Question

How do you factor the trinomial \[20{{x}^{2}}+22x+6\]?

Answer 1

Hint: In this problem, we have to factor the given trinomial. We can first take the common multiple 2 out of the equation. We can then factor the resulting equation. In the equation, we can split the middle term as their addition should be equal to the middle term itself and their product should be equal to the product of coefficients of \[{{x}^{2}}\] and constant. We can then separate it to find the factors for the given trinomial.

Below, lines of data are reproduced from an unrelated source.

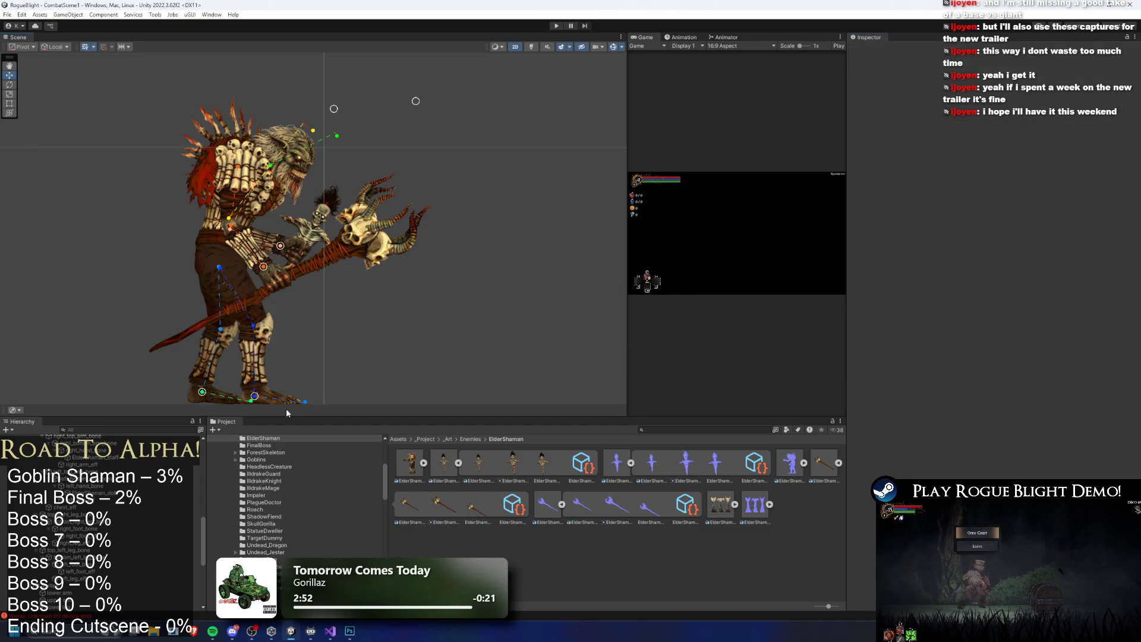
Browse the CombatScene1 Hierarchy through Level, CommonUI and ElderShaman_Prefab
{"action": "scroll", "coordinate": [415, 213], "scroll_direction": "down", "scroll_amount": 3}
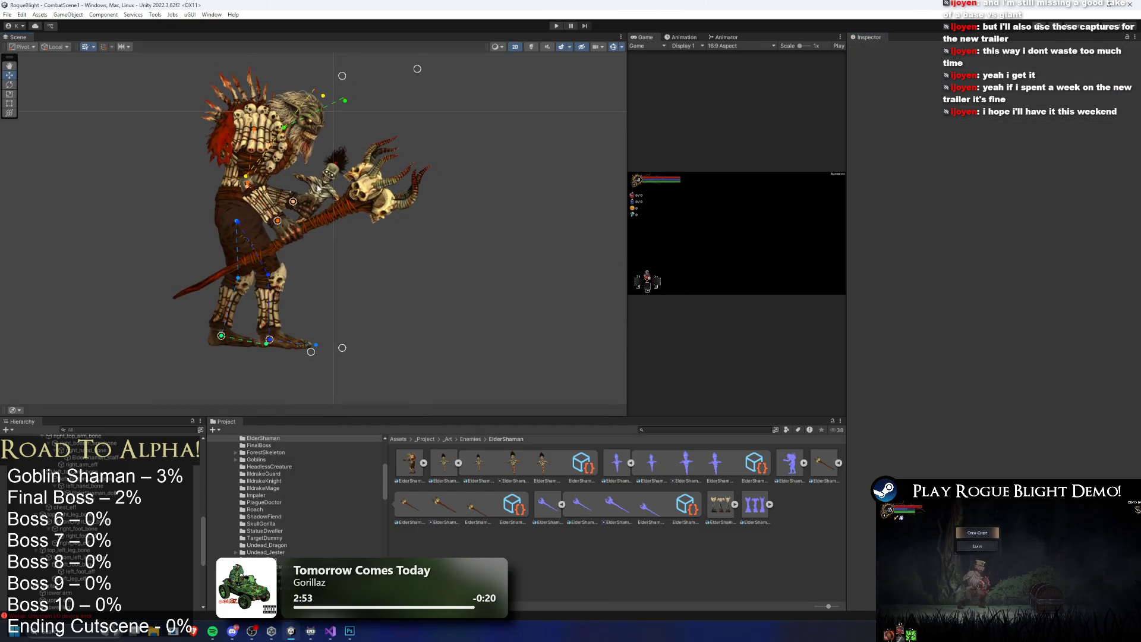
{"action": "scroll", "coordinate": [90, 476], "scroll_direction": "up", "scroll_amount": 10}
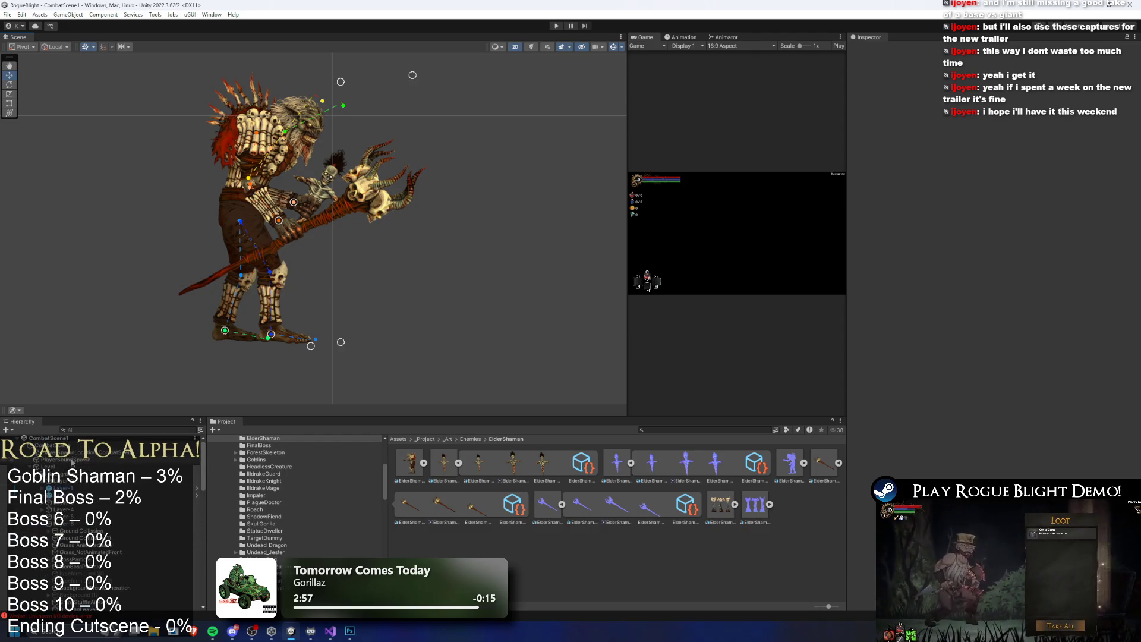
{"action": "left_click", "coordinate": [86, 467]}
{"action": "scroll", "coordinate": [87, 467], "scroll_direction": "down", "scroll_amount": 2}
{"action": "left_click", "coordinate": [88, 469]}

Complete step by step solution:
We know that the given trinomial is,
 \[20{{x}^{2}}+22x+6\]
 We can now take the common multiple 2 out of the equation, we get
\[\Rightarrow 2\left( 10{{x}^{2}}+11x+3 \right)\] …… (1)
We can now find the factor for the equation (1).
In the equation, we can split the middle term 11 as their addition should be equal to the middle term itself and their product should be equal to the product of coefficient of \[{{x}^{2}}\] and constant term.
\[\begin{align}
  & \Rightarrow 5+6=11 \\
 & \Rightarrow 5\times 6=30 \\
\end{align}\]
We can now write the equation (1) as,
\[\Rightarrow 2\left( 10{{x}^{2}}+5x+6x+3 \right)\]
We can now separate the terms and take the common terms, we get
\[\begin{align}
  & \Rightarrow 2\left( 5x\left( 2x+1 \right)+3\left( 2x+1 \right) \right) \\
 & \Rightarrow 2\left( 5x+3 \right)\left( 2x+1 \right) \\
\end{align}\]
Therefore, the factors of the trinomial \[20{{x}^{2}}+22x+6\] is \[2\left( 5x+3 \right)\left( 2x+1 \right)\].

Note: Students make mistakes while finding the factors, Here we have alternate approaches for factorisation which are algebraic identity, quadratic formula. So at the time of solving these types of problems we should know which method will be suitable for solving the problem easily.